Tuesday, September 23

Flip your god-damn eyelid

First, I digress: Did you hear that Clay Aiken is gay? Is this news? I'm irritated that it's anyone's business but his; that he has to declare it on the cover of People magazine; and that it took him so long to share it with the world, like we didn't know already. Jeez, some of you people. If you all quit acting like being gay is a big deal, it will stop being a big deal!

Today, I took Daisy to the vet ... again ... for another random health issue ... again. Apparently, the third eyelid can flip back, leaving a very pink blobby-looking thing in the corner of a puppy's eye. Left untreated, the eyelid flip can cause permanent damage. Treated, it costs $84, and may have to be fixed with surgery. Grr. At any rate, we visited the vet again, and all is well.

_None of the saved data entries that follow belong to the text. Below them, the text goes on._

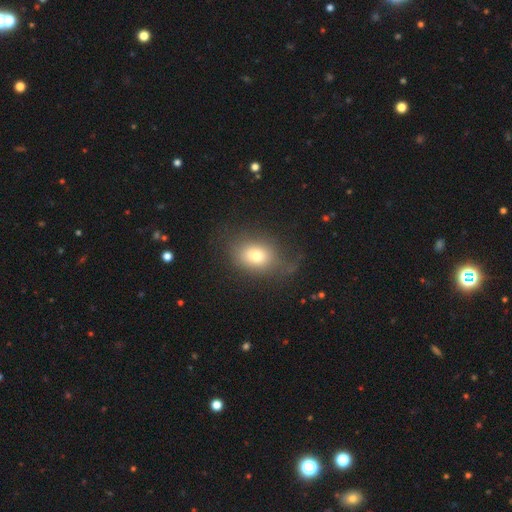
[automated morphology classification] smooth 72%, featured or disk 16%, star or artifact 12%. Down the decision tree: how rounded — in between (57%); merging — none (59%).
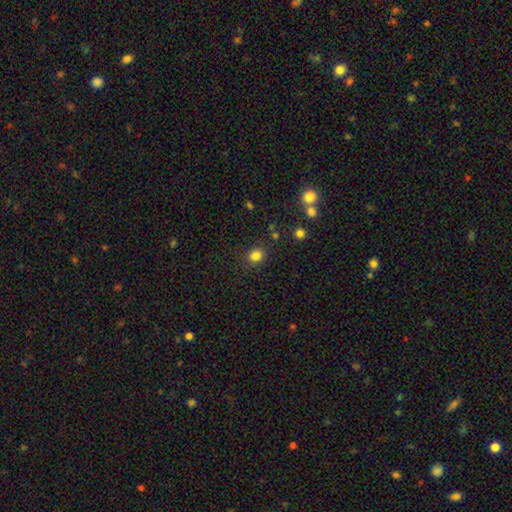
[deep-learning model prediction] The model was most divided on "how rounded": round: 70%, in between: 29%, cigar-shaped: 1%. More confident: merging — none (82%); smooth or featured — smooth (82%).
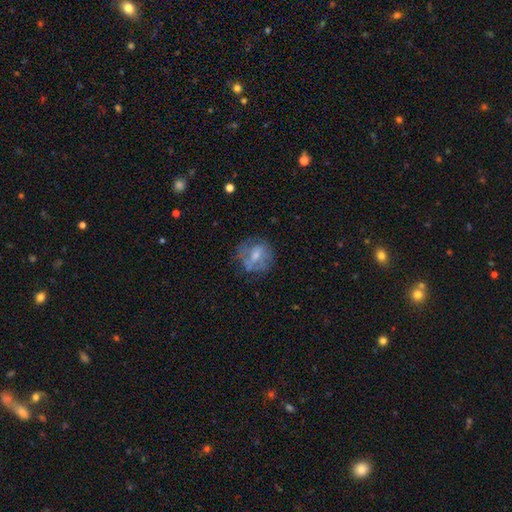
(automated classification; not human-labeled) This is possibly a featured or disk galaxy (51%). It is clearly not viewed edge-on (96%). Merging: possibly none (60%).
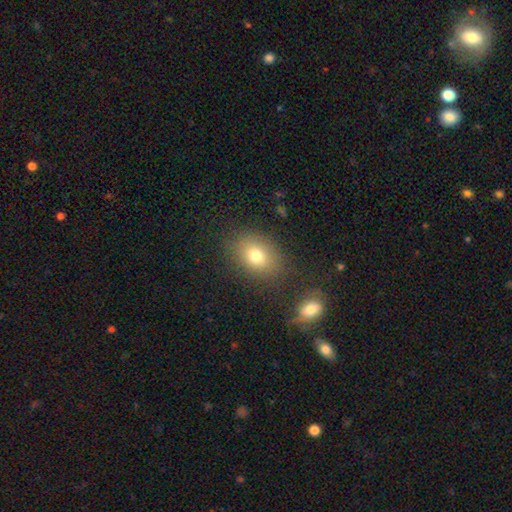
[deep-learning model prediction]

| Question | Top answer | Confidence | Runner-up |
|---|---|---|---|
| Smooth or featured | smooth | 75% | star or artifact (13%) |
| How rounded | in between | 64% | round (35%) |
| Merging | none | 81% | minor disturbance (11%) |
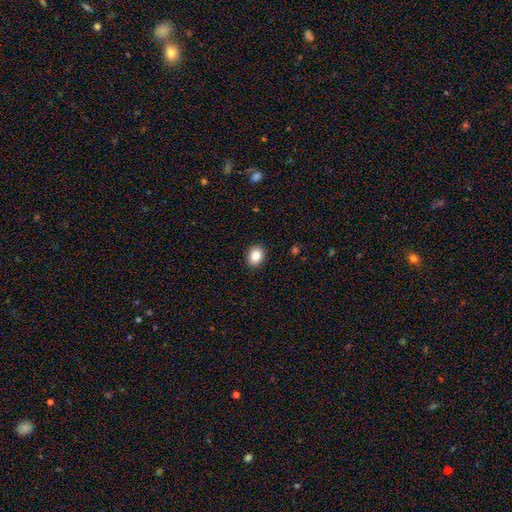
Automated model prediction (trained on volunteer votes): The model was most divided on "how rounded": in between: 53%, round: 46%, cigar-shaped: 1%. More confident: merging — none (91%); smooth or featured — smooth (87%).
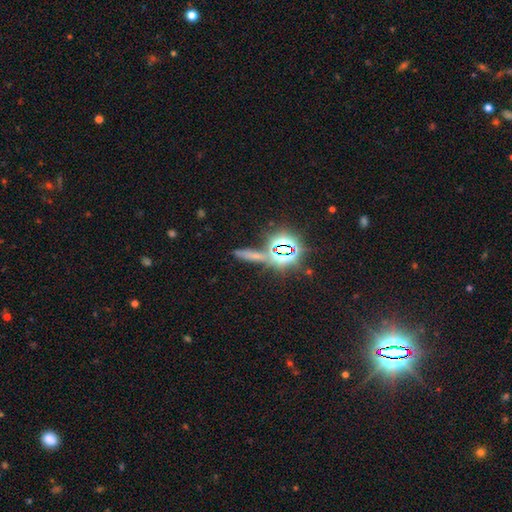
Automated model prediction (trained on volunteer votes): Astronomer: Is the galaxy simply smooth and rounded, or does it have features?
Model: star or artifact — 60%.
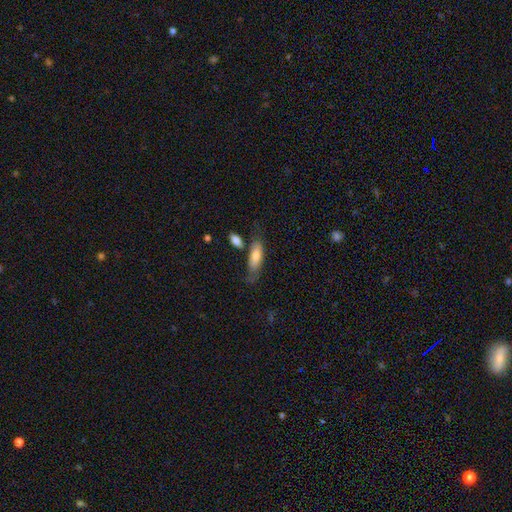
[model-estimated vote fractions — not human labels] This appears to be a smooth galaxy with no disk features (72%) that is in between round and cigar-shaped (65%). Merging: none (56%).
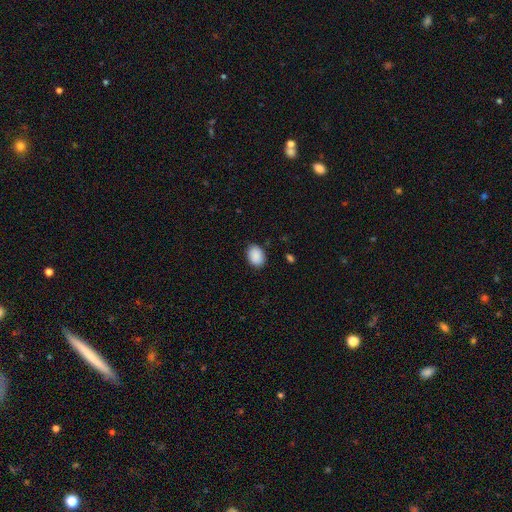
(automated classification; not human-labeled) This appears to be a smooth galaxy with no disk features (90%) that is in between round and cigar-shaped (76%). Merging: none (87%).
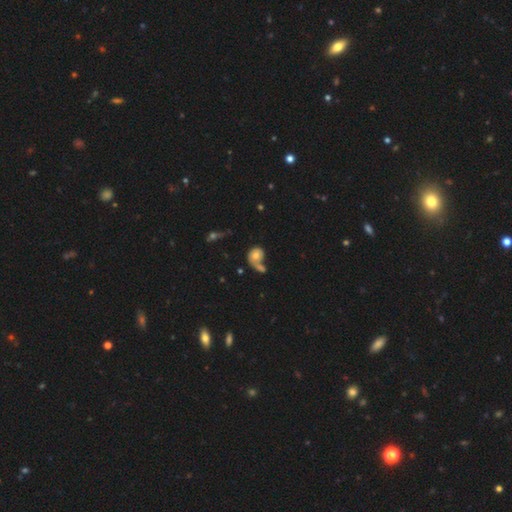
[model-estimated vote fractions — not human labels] smooth-or-featured: smooth: 59% | featured or disk: 32% | star or artifact: 9%
  how-rounded: round: 62% | in between: 36% | cigar-shaped: 2%
  merging: merger: 42% | none: 29% | major disturbance: 15% | minor disturbance: 13%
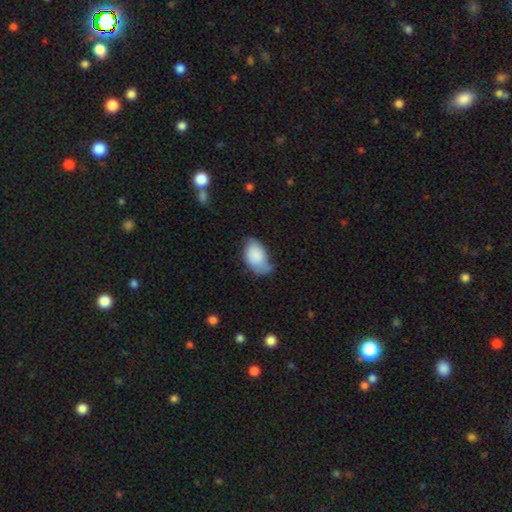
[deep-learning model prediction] A smooth galaxy with no disk features (83%) that is in between round and cigar-shaped (92%).

Vote fractions:
- Smooth or featured? smooth: 83% / featured or disk: 11% / star or artifact: 6%
- How rounded? in between: 92% / round: 6% / cigar-shaped: 1%
- Merging? minor disturbance: 42% / none: 38% / major disturbance: 14% / merger: 5%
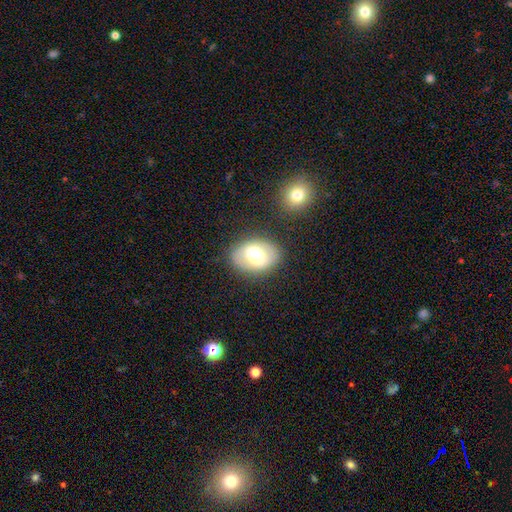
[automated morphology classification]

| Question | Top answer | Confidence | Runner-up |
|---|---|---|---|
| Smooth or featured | smooth | 59% | featured or disk (34%) |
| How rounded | in between | 76% | round (23%) |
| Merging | none | 81% | minor disturbance (12%) |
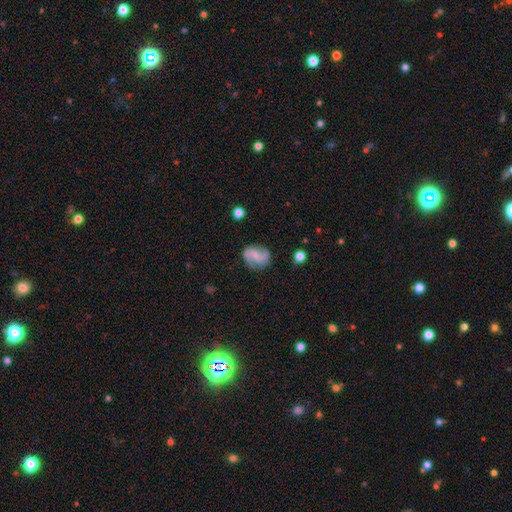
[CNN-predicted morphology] featured or disk 80%, smooth 14%, star or artifact 6%. Down the decision tree: edge-on disk — no (98%); bar — weak (47%); spiral arms — yes (96%); spiral arm count — 2 (91%); spiral winding — medium (44%); bulge size — small (47%); merging — none (78%).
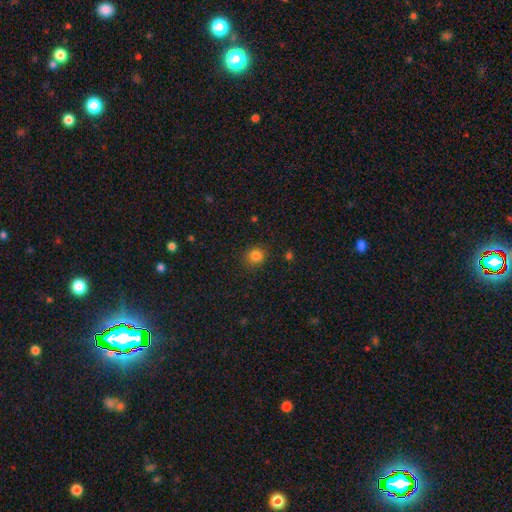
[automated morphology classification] smooth_or_featured: smooth (p=0.83) [alt: star or artifact p=0.12]
how_rounded: round (p=0.89) [alt: in between p=0.10]
merging: none (p=0.88) [alt: minor disturbance p=0.08]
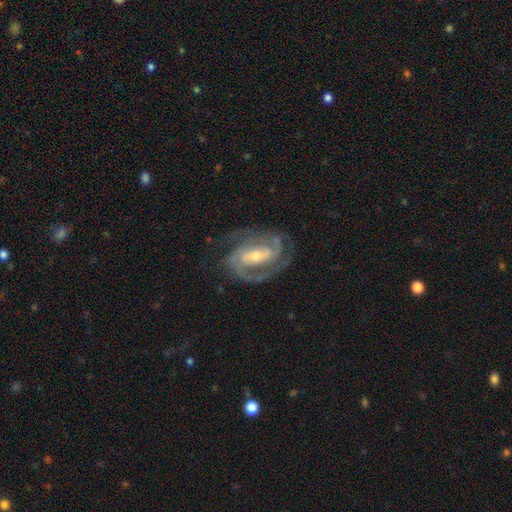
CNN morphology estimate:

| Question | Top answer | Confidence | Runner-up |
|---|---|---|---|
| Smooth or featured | featured or disk | 92% | star or artifact (4%) |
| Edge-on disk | no | 97% | yes (3%) |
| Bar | strong | 44% | weak (37%) |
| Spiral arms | yes | 98% | no (2%) |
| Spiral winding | tight | 49% | medium (44%) |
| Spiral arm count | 2 | 71% | 3 (16%) |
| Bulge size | moderate | 50% | small (45%) |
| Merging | none | 76% | minor disturbance (15%) |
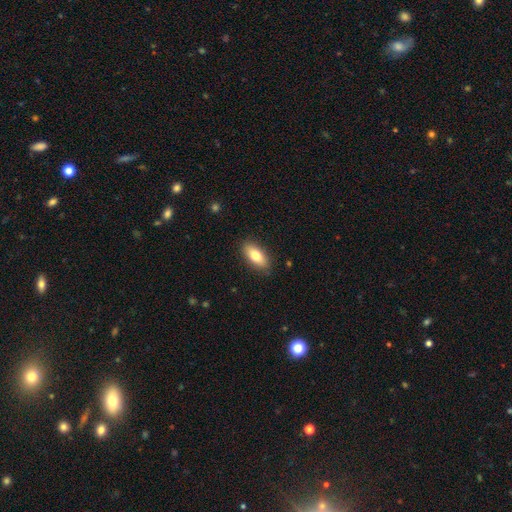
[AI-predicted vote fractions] smooth 79%, featured or disk 14%, star or artifact 7%. Down the decision tree: how rounded — in between (85%); merging — none (87%).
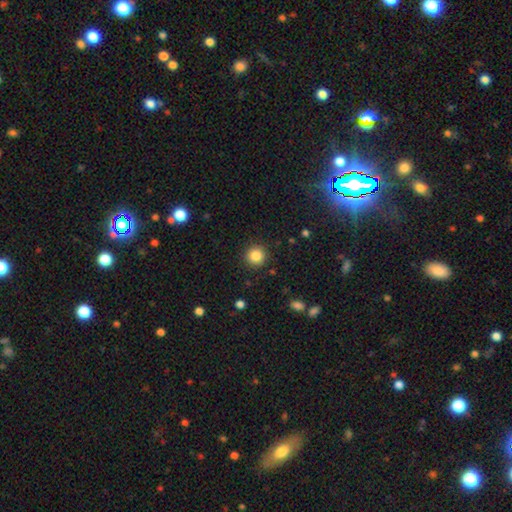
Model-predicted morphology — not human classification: type=smooth (85%); roundness=round (94%); merging=none (90%).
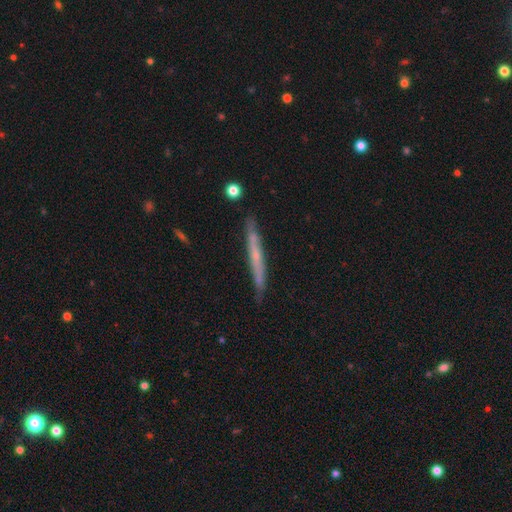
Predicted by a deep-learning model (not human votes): Smooth or featured?
  - featured or disk: 55% *
  - smooth: 38%
  - star or artifact: 7%
Edge-on disk?
  - yes: 94% *
  - no: 6%
Edge-on bulge?
  - none: 72% *
  - rounded: 24%
  - boxy: 5%
Merging?
  - none: 84% *
  - minor disturbance: 12%
  - major disturbance: 2%
  - merger: 2%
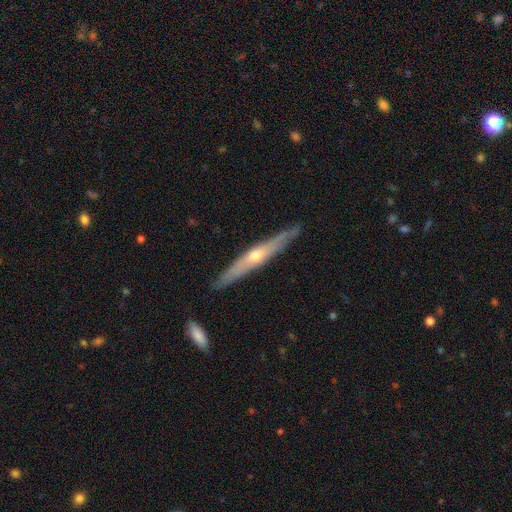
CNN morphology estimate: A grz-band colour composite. It shows a featured or disk galaxy (71%) viewed edge-on (93%) with a rounded central bulge (81%). Merging: none (86%).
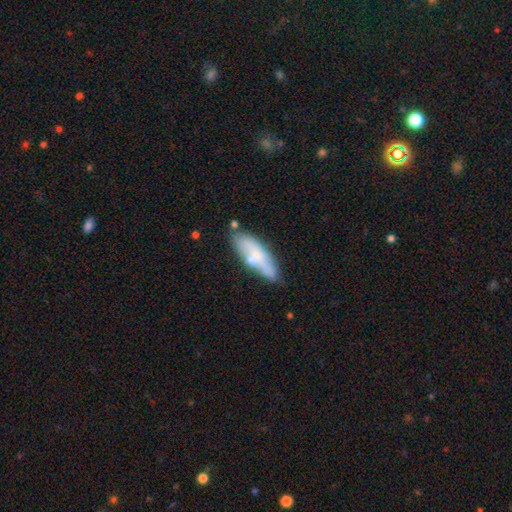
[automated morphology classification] smooth 60%, featured or disk 33%, star or artifact 7%. Down the decision tree: how rounded — in between (54%); merging — none (63%).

So you know, an eyelid flip can happen because of some trauma, such as running into something, getting hit by a toy or something, or after some vigorous rubbing and scratching. Who knows how Daisy managed it, but it's all better now ... and I feel like I should be on first-name basis with the vet.
Also, I watched last night's Terminator online tonight. This is the first time I've done that, and it proved to be a good, if a teensy-bit frustrating, experience. I dig the 32-second commercials though. The video went wonky once or twice, but a little pause-and-play action had it back on track. I had to watch it on Brian's computer though, as my iBook, for some reason, doesn't like video to run smoothly at all. That's the only bad thing you'll hear me say about my Apple.